Clegg can be grateful for small mercies
In a way Nick Clegg is to be congratulated. A survey by Lib Dem Voice, the main website for Liberal Democrat activists, says that 54 per cent of party members surveyed think he is doing OK, while 34 per cent are "dissatisfied" with him, giving him a net satisfaction rating of plus 20.
That compares with a plus 80 score for everyone's favourite Liberal Democrat, the Business Secretary Vince Cable. Why should the Deputy Prime Minister, below right, be pleased when more than a third of his own party thinks he is rubbish?
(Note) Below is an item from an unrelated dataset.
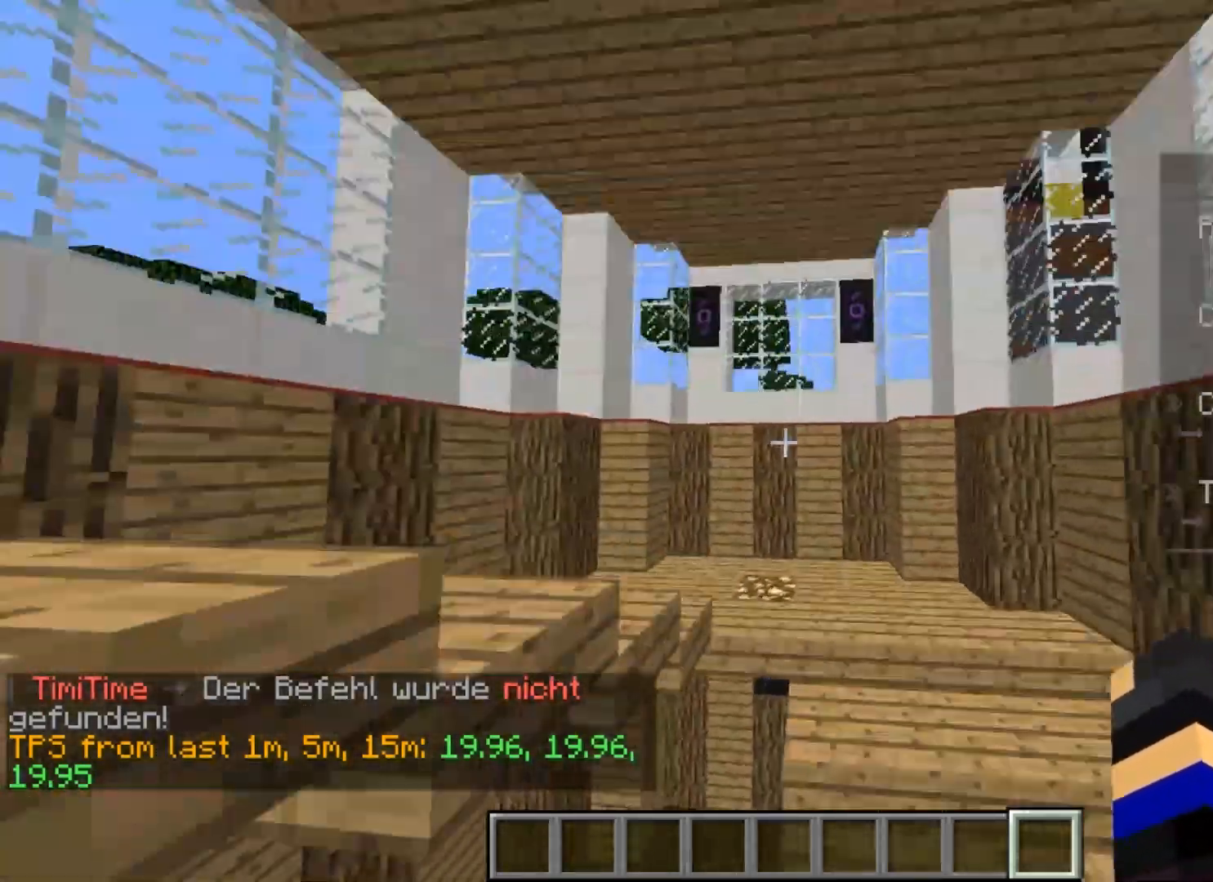
{"keys": ["w"], "mouse": [], "events": [[267, "d", "down"], [400, "d", "up"]]}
Because it is actually a better score than the last such survey.
Former golden boy's tweet says it all
Nick Clegg's problem, and that of much of Parliament, was neatly encapsulated in a tweet yesterday from the Tory MP Zac Goldsmith – "Nick Clegg feels lobotomised in Govt. MPs are lobotomised in Parliament." Reading that makes one wonder whether this former golden boy of the Tories will want to go on being a Tory MP.
Moggy's claws out for Carr
That star of the Tory backbenches, Jacob Rees-Mogg, does not agree with David Cameron's view that Jimmy Carr's tax avoidance wheeze was "morally wrong". Tax is not a moral issue, the Moggy told the Commons, as they debated Goerge Osborne's Budget for the last time. This is not to say that he would defend Jimmy Carr, even supposing he knew who he was, because, he added, "the scheme used by a comedian, whose name momentarily escapes me but who is quite famous, was almost certainly unlawful..."
From Russia with bad memories
A little crowd assembled at Pushkin House in London's Bloomsbury Square on Monday night for a special showing of Age of Delirium, a film by the former Financial Times correspondent David Satter, in which citizens of what used to be the USSR tell their stories. A woman from a small Ukrainian village recalled the state-induced famine of 1933, during which the parents of one of her primary school classmates went mad with hunger, cut him up, ate him, and stuffed his bones in a barrel. Extraordinarily, this film is being shown in Russia.
Yet if anyone thought the days of political violence there are over, sitting at the back was Akhmed Zakayev, a Chechen exile whom the British courts have refused to extradite. If Zakayev went back to Chechnya, it is a toss-up whether he would be killed by Islamists or disappear into a Russian jail on a dubious charge, never to be seen again.